* _Tasks_
1/ In the FiveThirtyEight excerpt on Republican resistance to Trump, how many Republicans are counted in the #NeverTrump club?
2/ Name the retiring House Republicans who, according to the FiveThirtyEight excerpt on Republican resistance to Trump, are outright opposing him.
3/ From the FiveThirtyEight excerpt on Republican resistance to Trump, copy the passage that begins at the words "That speaks to" and stops after the words "Amash of Michigan.".

8 June 2016

FiveThirtyEight: What Makes A GOP Leader Resist Trump?

Sixty, to be exact. By my count, that is the number of Republican governors, U.S. senators and U.S. representatives whose public position is that they outright oppose Trump or that they are not yet ready to commit one way or the other. Thirteen are in the #NeverTrump club (four senators, one governor and eight House members), and 47 are in the “maybe later/maybe never” camp, spearheaded by Sen. Ted Cruz and, until recently, Ryan. [...]

This analysis provides some support for the hypothesis that Republicans who are not currently in office or are not looking to get elected have an easier time resisting the pressure to unite around their party’s presumptive nominee. Republicans who are facing voters this year are more likely to be supporting Trump. Within that group, 83 percent have fallen in line behind their party’s presumptive nominee, compared with 76 percent of those who are retiring or who are not up for re-election until 2018 or 2020. In fact, three of the 20 House Republicans who are retiring from Congress are outright opposing Trump (Reps. Reid Ribble, Scott Rigell and Richard Hanna), compared with five among all other 226 House Republicans. And after all, the highest-profile Republicans to oppose Trump for now — George W. Bush, Jeb Bush, Romney — get to watch from the sidelines. [....]

That speaks to the difficulty of capturing what motivates opposition to Trump through a conventional centrism/conservatism binary. Among openly anti-Trump Republicans are some with the lowest DW-Nominate scores, such as Rep. Bob Dold of Illinois, and some with the highest, such as Huelskamp and Rep. Justin Amash of Michigan.

* _Listed records_

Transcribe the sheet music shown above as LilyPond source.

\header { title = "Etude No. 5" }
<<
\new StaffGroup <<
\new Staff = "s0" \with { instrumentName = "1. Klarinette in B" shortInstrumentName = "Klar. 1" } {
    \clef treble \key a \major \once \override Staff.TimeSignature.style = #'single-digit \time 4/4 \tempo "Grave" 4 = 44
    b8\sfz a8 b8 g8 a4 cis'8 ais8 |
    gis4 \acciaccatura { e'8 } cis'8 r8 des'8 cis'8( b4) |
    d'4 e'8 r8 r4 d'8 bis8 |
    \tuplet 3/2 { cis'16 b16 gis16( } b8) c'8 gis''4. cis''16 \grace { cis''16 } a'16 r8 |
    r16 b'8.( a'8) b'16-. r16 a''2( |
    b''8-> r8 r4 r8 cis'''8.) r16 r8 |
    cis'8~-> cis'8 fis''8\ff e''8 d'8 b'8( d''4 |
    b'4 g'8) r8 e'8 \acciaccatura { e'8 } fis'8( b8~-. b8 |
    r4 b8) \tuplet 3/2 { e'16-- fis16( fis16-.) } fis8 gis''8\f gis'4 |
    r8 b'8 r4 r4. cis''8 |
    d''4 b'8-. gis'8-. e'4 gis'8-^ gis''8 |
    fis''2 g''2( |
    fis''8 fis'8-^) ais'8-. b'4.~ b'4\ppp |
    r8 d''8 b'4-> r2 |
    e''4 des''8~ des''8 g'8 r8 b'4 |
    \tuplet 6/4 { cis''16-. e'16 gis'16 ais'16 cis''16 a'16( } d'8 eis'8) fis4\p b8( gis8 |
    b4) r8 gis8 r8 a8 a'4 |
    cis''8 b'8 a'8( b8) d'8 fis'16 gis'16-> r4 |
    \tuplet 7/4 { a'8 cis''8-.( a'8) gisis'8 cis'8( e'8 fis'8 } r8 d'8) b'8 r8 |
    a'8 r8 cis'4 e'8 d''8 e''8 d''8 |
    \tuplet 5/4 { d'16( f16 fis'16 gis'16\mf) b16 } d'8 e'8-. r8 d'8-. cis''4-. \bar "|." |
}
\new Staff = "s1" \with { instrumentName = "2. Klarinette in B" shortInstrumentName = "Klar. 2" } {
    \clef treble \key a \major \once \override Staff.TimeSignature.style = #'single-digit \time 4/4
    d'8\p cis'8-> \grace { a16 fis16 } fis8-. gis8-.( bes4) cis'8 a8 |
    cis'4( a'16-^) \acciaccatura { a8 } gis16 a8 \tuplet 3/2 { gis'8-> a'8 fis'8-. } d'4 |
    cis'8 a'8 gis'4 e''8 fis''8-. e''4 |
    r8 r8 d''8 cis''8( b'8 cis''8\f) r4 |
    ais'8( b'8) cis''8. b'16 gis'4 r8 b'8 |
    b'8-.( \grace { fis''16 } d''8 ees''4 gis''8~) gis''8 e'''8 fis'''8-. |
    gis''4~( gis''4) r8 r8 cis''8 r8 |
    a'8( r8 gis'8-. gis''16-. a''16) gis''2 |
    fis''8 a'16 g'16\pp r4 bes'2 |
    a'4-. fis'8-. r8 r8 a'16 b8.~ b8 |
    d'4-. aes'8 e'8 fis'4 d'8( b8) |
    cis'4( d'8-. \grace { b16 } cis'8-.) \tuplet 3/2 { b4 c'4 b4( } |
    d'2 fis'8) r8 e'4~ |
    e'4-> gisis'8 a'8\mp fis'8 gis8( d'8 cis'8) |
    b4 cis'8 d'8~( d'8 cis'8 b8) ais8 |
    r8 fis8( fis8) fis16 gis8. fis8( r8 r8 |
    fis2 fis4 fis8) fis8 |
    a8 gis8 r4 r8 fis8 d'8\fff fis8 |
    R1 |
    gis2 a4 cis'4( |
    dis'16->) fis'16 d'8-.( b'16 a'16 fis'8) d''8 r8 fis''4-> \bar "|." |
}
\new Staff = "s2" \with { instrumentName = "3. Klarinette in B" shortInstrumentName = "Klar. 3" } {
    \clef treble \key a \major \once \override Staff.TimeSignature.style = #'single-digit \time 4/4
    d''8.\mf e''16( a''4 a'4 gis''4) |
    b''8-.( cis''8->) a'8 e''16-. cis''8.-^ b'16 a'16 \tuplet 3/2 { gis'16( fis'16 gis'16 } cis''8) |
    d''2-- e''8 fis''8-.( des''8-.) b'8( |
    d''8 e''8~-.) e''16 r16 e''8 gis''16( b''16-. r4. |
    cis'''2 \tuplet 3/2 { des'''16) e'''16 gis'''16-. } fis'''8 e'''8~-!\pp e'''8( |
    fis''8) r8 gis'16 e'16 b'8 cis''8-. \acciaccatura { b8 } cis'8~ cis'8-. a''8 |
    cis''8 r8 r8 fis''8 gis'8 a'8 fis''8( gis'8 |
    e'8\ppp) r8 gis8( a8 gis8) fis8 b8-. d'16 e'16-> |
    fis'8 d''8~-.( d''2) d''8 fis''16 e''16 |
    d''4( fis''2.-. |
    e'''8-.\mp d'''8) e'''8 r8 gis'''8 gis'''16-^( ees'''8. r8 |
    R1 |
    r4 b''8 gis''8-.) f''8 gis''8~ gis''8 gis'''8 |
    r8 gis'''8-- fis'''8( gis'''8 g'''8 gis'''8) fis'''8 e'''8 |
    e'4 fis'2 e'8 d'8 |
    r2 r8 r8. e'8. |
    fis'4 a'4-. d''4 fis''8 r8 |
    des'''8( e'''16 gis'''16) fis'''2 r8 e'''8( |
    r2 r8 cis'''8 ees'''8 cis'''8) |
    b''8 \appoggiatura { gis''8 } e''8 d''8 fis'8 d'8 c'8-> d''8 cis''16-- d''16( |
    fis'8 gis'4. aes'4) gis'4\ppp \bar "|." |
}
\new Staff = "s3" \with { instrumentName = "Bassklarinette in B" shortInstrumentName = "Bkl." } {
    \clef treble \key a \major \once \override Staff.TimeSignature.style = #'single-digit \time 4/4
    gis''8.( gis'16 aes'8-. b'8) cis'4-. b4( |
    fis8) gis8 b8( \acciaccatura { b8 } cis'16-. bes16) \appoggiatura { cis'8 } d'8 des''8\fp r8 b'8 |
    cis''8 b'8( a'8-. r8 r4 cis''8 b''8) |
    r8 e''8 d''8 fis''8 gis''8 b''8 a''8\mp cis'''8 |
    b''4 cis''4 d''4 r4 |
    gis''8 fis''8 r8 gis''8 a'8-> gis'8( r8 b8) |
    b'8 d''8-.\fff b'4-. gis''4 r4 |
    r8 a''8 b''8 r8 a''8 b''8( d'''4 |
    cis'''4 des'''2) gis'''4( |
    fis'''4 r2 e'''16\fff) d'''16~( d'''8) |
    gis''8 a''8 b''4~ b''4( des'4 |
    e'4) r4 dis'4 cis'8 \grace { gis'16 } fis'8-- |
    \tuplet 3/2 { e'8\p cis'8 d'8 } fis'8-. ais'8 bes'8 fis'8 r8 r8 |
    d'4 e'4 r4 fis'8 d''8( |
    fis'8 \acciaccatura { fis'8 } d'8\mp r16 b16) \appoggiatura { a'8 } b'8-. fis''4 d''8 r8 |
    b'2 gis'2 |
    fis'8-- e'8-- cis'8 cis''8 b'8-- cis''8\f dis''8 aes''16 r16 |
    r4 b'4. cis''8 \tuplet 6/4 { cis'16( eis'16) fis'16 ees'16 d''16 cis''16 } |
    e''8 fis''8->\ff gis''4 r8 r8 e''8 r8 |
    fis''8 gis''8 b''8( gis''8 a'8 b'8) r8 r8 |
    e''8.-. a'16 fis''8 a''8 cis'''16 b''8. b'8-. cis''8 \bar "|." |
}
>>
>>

* _Solution list_
1/ Thirteen: four senators, one governor and eight House members.

2/ Reid Ribble, Scott Rigell and Richard Hanna

3/
That speaks to the difficulty of capturing what motivates opposition to Trump through a conventional centrism/conservatism binary. Among openly anti-Trump Republicans are some with the lowest DW-Nominate scores, such as Rep. Bob Dold of Illinois, and some with the highest, such as Huelskamp and Rep. Justin Amash of Michigan.